President Biden implied Monday that the internment of Japanese-Americans during World War II was being “whitewashed” from school textbooks as he signed a bill to study the creation of an Asian-American history museum on the National Mall in DC.
Biden made the bizarre claim at a White House East Room event — where he also mispronounced a guest’s name and questionably asserted that a deadly Atlanta shooting rampage last year was an anti-Asian hate crime.
“This year commemorates the 80th anniversary of the incarceration of 120,000 American citizens who were Japanese-American during World War II,” Biden said, “which included — and excuse my reference to two friends — it included a dear friend who as a child, the late Norm Mineta, who went on to serve — he was in those camps when he was a child — went on to serve in the United States Army and in Congress and the Cabinet.
“The commemoration [comes] at a time where there are those who seek to whitewash the history in our schools that took place,” the president added. “And I thank — excuse it again, in Senate language, a point of personal privilege — I want to thank my dear friend who’s not here, the late [Sen.] Danny Inouye, who taught me so much.”
A recent study of school curricula found the internment of Japanese-Americans actually is the most common Asian-American history subject taught in schools. Biden didn’t specify any specific controversy involving the teaching of the topic.
It’s possible Biden conflated the subject with a different Republican-led push to restrict the teaching of critical race theory, which posits that racism and white supremacy are at the root of American law, politics and culture.

A study published in January by Sohyun An, a professor of elementary and early childhood education at Georgia’s Kennesaw State University, found the teaching of Japanese-American internment is required by the history standards of 25 of the 32 states that had specific Asian-American history requirements — the most common event specified.
In other states, it still might be taught even though it’s not specifically mentioned in state rules. For example, South Dakota standards refer to teaching of “the causes, events, and consequences of the Second World War, including issues at home and abroad.”
President Ronald Reagan signed bipartisan legislation in 1988 to give reparations of $20,000 each to surviving internees. Biden was one of four senators who didn’t cast a vote on the bill.

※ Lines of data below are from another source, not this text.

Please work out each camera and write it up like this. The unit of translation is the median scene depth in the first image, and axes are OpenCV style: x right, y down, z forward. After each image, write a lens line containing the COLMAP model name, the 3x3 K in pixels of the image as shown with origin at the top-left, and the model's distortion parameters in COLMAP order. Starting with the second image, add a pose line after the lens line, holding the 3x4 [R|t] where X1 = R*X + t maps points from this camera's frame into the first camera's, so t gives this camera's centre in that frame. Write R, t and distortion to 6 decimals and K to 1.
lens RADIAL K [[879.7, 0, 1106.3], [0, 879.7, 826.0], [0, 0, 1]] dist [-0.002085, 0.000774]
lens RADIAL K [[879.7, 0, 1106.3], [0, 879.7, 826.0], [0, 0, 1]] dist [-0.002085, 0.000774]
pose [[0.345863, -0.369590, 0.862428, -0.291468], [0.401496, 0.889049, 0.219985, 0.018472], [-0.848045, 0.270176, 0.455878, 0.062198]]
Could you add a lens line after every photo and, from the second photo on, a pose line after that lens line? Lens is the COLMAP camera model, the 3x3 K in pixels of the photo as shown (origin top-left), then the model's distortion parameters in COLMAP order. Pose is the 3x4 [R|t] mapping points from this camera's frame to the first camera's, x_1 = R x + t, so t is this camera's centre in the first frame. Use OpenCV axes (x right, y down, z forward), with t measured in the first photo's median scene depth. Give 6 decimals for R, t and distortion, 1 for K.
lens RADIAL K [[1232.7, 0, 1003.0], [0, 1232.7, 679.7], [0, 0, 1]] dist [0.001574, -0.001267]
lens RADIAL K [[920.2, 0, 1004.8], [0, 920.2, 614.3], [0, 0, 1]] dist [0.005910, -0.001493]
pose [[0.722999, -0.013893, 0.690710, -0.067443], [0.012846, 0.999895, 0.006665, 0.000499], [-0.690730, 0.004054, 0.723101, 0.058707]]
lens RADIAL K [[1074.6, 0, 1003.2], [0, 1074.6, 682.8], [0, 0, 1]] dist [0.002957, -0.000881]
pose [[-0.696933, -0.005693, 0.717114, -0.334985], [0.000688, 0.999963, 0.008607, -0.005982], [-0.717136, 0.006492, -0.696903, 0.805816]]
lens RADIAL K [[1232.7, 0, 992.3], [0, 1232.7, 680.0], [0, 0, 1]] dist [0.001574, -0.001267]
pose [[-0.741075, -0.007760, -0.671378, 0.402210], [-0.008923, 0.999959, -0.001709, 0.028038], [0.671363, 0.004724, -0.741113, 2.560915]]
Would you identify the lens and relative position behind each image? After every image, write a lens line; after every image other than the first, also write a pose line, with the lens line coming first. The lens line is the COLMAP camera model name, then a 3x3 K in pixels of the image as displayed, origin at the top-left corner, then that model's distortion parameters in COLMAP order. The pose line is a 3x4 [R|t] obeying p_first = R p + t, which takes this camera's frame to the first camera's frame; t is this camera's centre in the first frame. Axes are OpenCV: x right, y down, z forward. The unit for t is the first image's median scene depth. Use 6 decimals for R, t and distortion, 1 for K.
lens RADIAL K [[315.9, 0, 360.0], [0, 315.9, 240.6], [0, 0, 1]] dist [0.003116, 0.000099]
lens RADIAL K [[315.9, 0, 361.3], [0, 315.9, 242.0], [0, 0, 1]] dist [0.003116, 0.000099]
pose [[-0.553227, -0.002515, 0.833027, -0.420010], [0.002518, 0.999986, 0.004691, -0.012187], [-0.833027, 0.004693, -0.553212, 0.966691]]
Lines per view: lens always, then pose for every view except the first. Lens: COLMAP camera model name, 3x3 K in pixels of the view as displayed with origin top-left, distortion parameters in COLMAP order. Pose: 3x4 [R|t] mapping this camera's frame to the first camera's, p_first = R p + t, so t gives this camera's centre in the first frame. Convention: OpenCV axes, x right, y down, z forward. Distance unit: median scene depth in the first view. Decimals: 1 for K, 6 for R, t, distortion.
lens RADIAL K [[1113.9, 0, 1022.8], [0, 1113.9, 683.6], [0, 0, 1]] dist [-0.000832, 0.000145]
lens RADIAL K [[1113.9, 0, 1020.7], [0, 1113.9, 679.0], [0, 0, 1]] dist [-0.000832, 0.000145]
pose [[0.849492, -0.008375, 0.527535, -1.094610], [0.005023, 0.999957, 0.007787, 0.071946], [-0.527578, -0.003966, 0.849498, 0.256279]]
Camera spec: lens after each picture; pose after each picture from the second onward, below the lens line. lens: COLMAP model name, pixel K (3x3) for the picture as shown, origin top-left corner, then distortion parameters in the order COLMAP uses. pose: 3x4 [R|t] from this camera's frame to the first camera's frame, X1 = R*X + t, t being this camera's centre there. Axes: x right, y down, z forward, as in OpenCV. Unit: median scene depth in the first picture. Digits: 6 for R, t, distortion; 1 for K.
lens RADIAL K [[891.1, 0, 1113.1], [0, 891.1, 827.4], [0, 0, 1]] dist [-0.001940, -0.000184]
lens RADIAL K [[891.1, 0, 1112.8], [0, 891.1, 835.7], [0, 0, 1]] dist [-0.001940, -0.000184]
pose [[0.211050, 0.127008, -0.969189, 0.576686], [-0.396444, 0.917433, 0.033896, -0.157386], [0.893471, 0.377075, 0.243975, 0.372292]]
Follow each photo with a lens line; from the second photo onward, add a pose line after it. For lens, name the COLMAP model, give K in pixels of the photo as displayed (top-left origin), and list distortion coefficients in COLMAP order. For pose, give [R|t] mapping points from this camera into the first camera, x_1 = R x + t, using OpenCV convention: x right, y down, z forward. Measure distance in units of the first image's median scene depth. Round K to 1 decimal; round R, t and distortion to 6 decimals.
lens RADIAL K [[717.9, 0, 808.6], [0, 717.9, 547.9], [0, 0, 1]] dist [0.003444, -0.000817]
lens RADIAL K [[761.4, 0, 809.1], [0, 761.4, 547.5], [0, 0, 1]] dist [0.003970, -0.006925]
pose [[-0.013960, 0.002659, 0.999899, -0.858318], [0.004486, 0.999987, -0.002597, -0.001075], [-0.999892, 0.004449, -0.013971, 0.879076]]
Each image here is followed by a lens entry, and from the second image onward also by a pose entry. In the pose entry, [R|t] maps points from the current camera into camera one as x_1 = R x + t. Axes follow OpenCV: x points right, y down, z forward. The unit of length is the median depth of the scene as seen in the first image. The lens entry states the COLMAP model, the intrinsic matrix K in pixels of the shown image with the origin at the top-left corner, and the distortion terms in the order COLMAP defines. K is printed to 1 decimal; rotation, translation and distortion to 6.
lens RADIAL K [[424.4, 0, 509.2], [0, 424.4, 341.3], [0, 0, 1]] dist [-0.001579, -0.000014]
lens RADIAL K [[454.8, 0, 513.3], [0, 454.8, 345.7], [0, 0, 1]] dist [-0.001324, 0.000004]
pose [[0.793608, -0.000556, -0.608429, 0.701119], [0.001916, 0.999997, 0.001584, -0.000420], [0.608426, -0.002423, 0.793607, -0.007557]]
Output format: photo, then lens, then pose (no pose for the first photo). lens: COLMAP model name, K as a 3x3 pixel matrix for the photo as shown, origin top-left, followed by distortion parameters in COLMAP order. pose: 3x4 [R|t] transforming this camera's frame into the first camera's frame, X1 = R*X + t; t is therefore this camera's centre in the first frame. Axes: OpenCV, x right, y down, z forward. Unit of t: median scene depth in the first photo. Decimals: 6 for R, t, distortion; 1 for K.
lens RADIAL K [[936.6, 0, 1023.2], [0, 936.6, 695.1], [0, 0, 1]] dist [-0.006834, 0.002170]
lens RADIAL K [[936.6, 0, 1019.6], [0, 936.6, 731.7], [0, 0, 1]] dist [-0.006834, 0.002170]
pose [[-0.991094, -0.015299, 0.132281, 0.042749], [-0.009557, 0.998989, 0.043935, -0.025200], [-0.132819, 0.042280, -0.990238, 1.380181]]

Also Monday, Biden called civil rights activist Karen Narasaki “Karen Nagasaki” — using the name of the Japanese city obliterated by a US atomic bomb in 1945, rather than her actual surname.
The president also said the shootings last year that killed eight people at three Atlanta-area spas — six of them Asian women — were “a symbol of the anti-Asian hate in America today.”
The accused shooter, 21-year-old Robert Aaron Long, allegedly told police he committed the crimes because he was addicted to sex and wanted to remove a “temptation.” Long denied he had a racist motive, though that remains a matter of debate.